Die leitende Richterin am Bezirksgericht Lilienfeld wollte den Fall ursprünglich selbst verhandeln, galt dann aber als befangen. „Weil sie den Gemeinderat als sympathischen Bekannten (wörtliche Bezeichnung im Beschluss!) bezeichnete. Also verhandelte eine ihr untergebene Richterin, die sichtlicherweise nicht gegen den Willen der Chefin entschieden hat.“ Der Wiener legte Rekurs ein, der Fall liegt jetzt beim Landesgericht Sankt Pölten. Dort wollte bzw. konnte man den komplexen Fall nicht kommentieren. Auch der Gemeinderat selbst gab bis dato keine Stellung ab.
Unsicherheit bei Nachbarn
Stefan H. befürchtet nun in weiterer Folge, sollte dem Rekurs nicht stattgegeben werden, Haftungsthemen bei Unfällen, weiteren Streitereien bez. der Wegeinstandhaltung und Störung der Privatsphäre ausgesetzt zu sein. „Auch die Nachbarschaft ist inzwischen sehr verunsichert, wie man mit Gefälligkeiten umgehen soll. Ein Ansturm zu den örtlichen Anwälten ist vorprogrammiert“, so Stefan H.

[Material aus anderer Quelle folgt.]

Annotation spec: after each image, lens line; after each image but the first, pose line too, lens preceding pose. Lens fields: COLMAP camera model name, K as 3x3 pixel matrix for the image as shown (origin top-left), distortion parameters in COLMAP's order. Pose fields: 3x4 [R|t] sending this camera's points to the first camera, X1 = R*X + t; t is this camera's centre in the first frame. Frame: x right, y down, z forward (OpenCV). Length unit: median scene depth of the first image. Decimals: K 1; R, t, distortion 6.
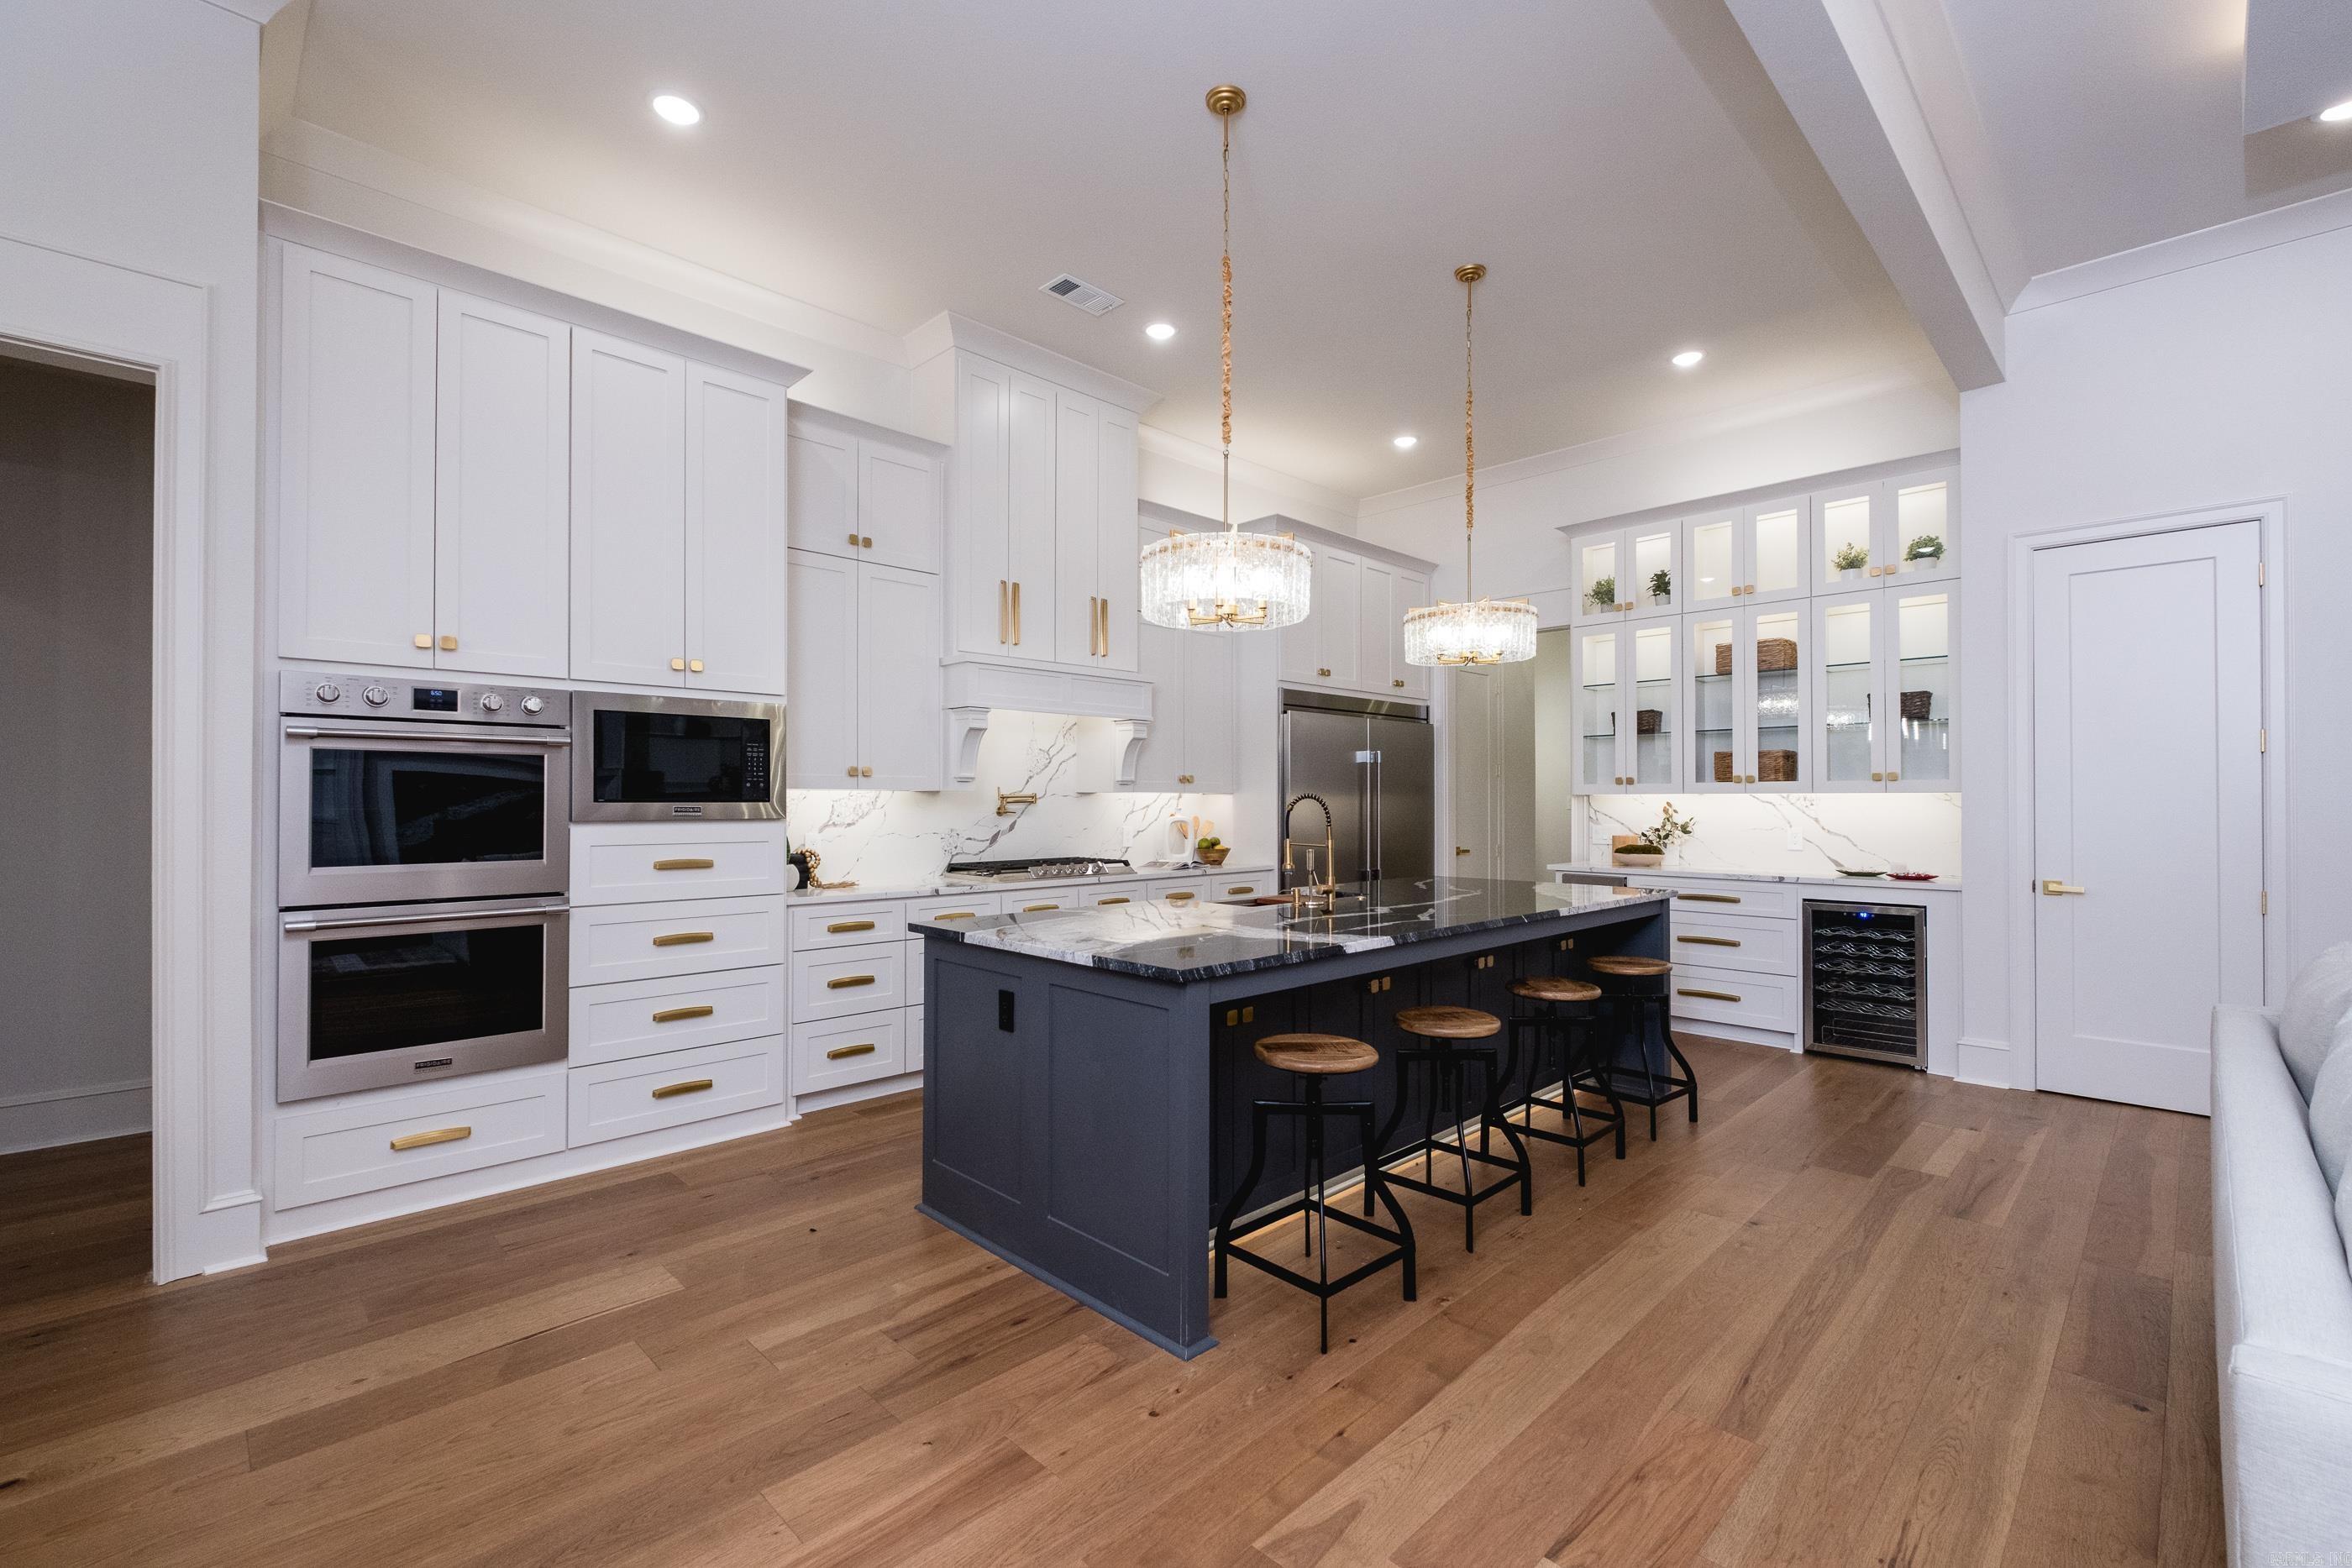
lens RADIAL K [[1031.6, 0, 1193.1], [0, 1031.6, 793.1], [0, 0, 1]] dist [0.001727, -0.001385]
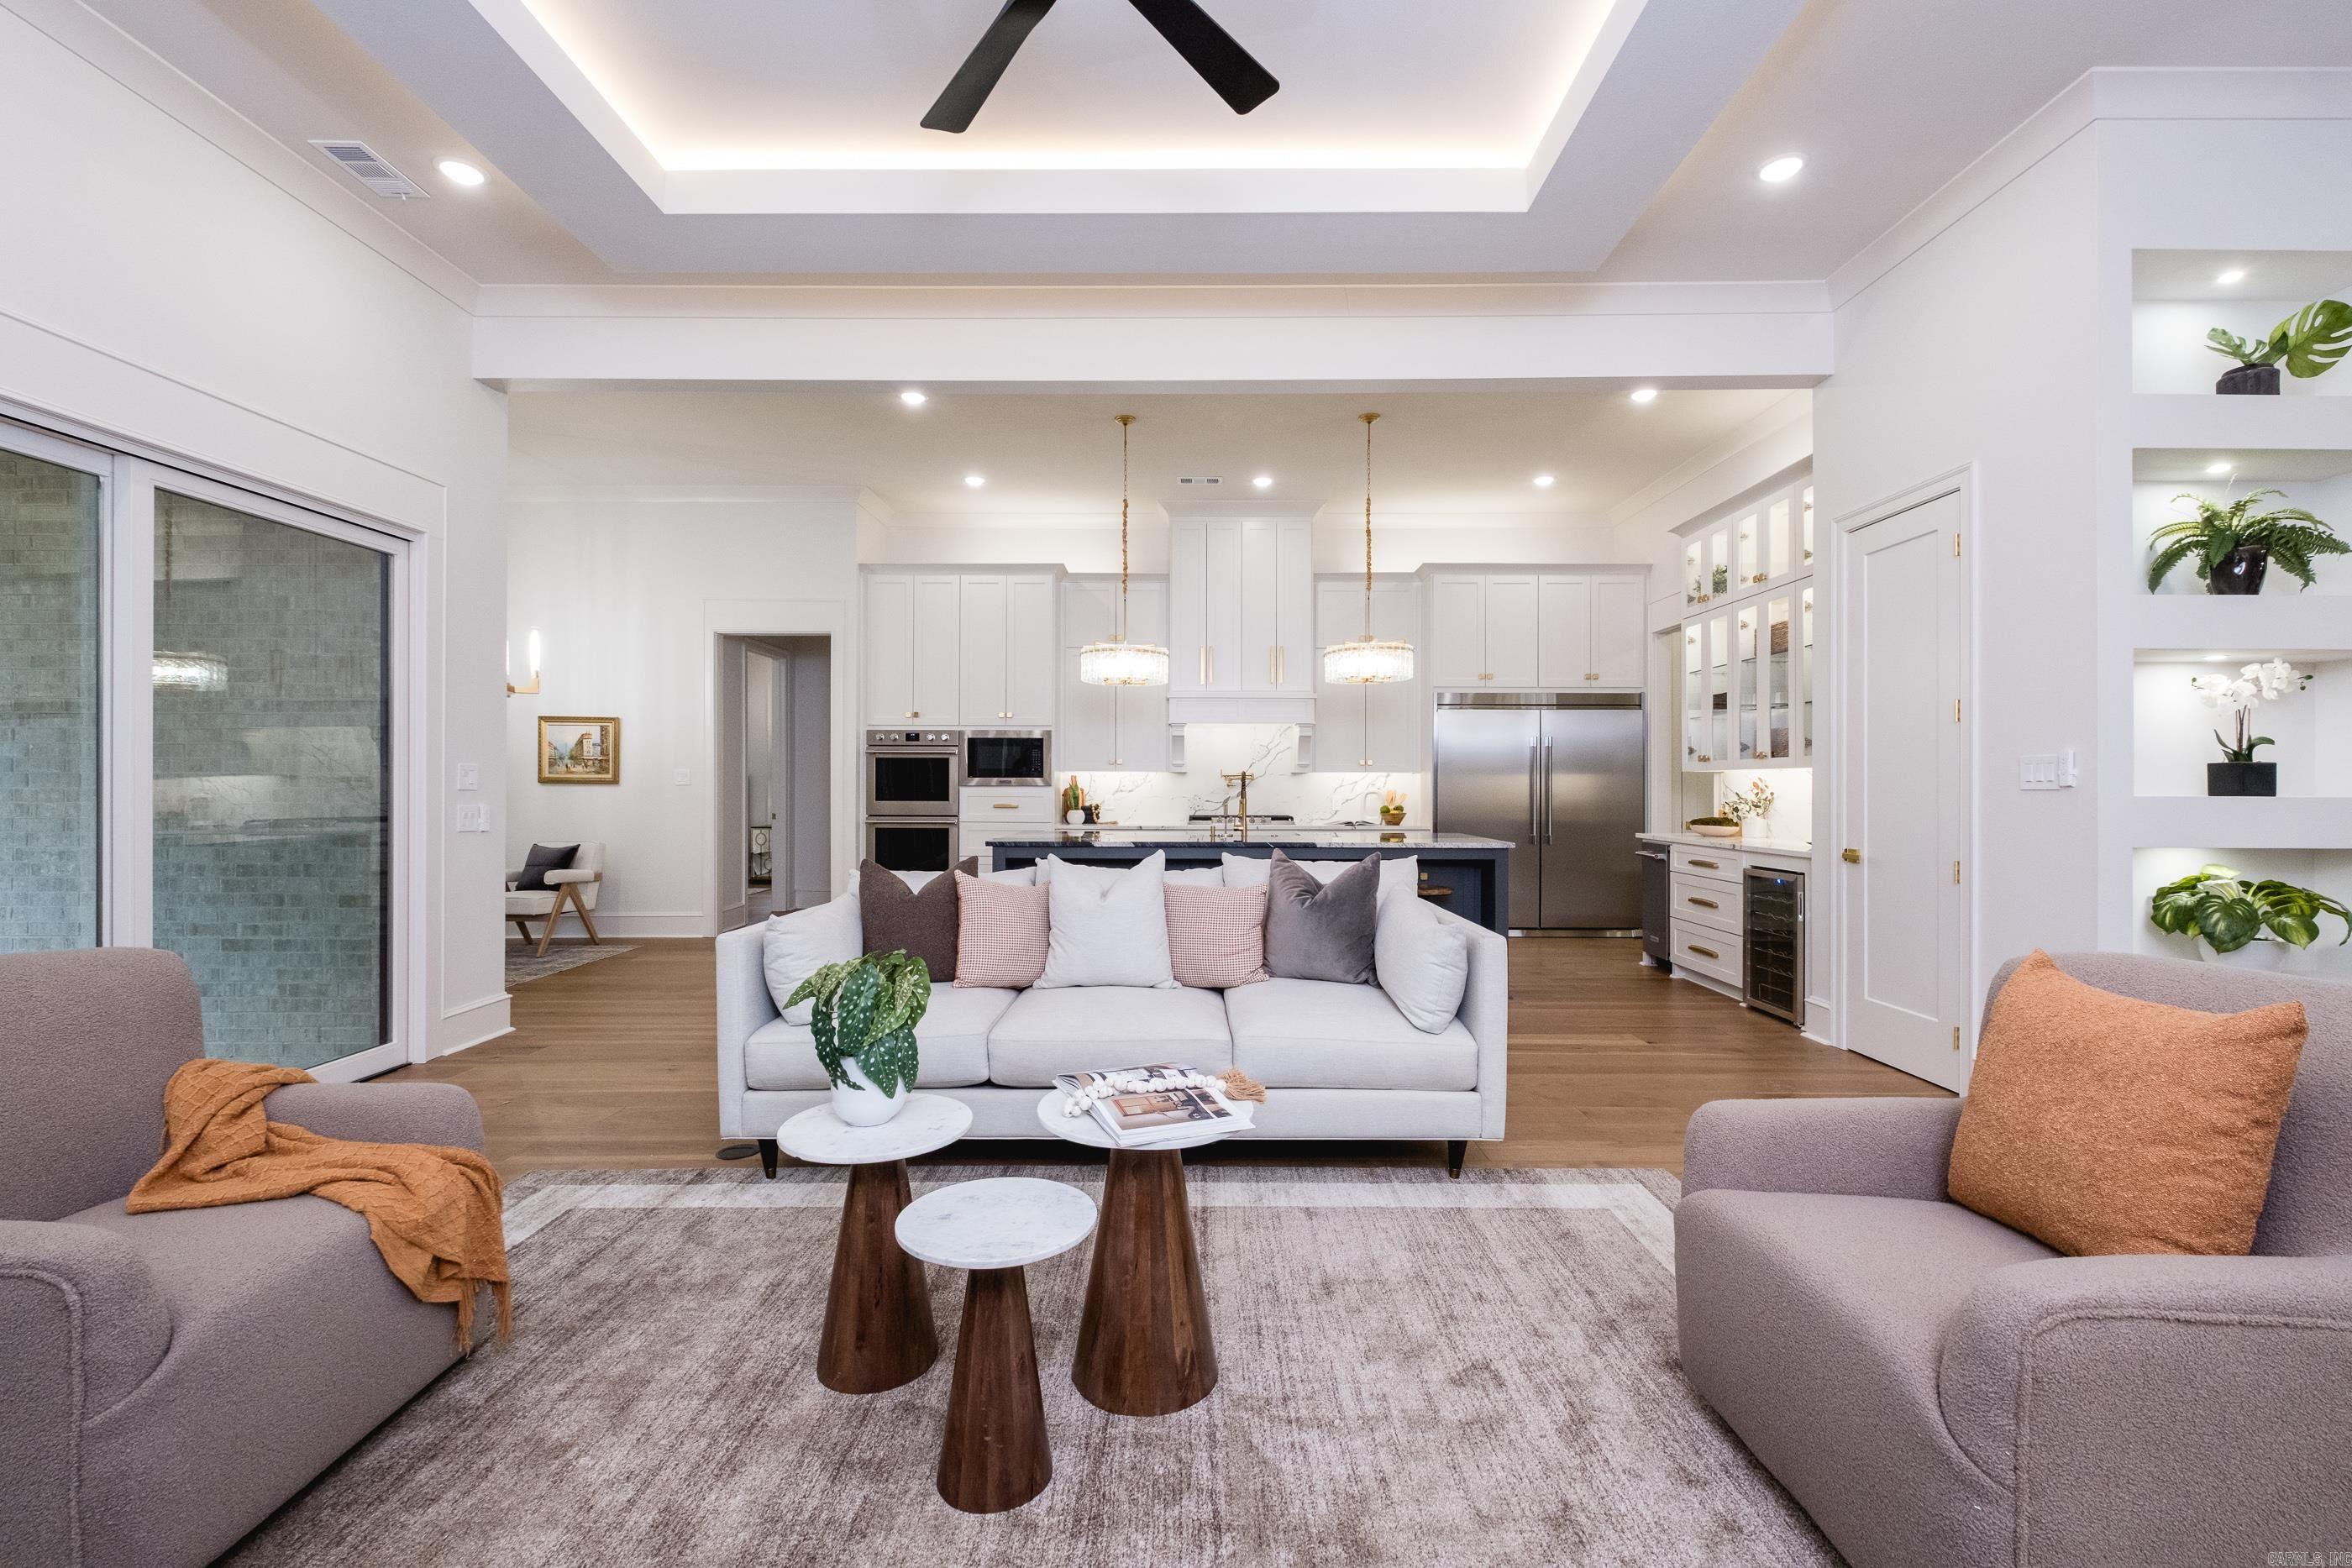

Bereits vor gut zehn Jahren hatte die Familie behördliche Willkür zu spüren bekommen. Ein Nachbar hatte die Grundstücksgrenzen neu vermessen lassen und dazu einen befreundeten Vermessungstechniker beauftragt. Das Ergebnis: Die Familie H. verlor rund drei Hektar Grund. "Wir sind ja nur die zua`grasten Weaner", meint auch die Mutter von Stefan H. und verweist auf den Grafenwörther Fall rund ums umstrittene "Mini-Dubai"-Projekt von VP-Bürgermeister Alfred Riedl. "Mit den richtigen Kontakten ist im Land NÖ offenbar vieles bis alles möglich", so Mutter und Sohn unisono.
Übrigens: Der Gemeinderat kann seinen Wald auch über eine öffentliche Straße erreichen.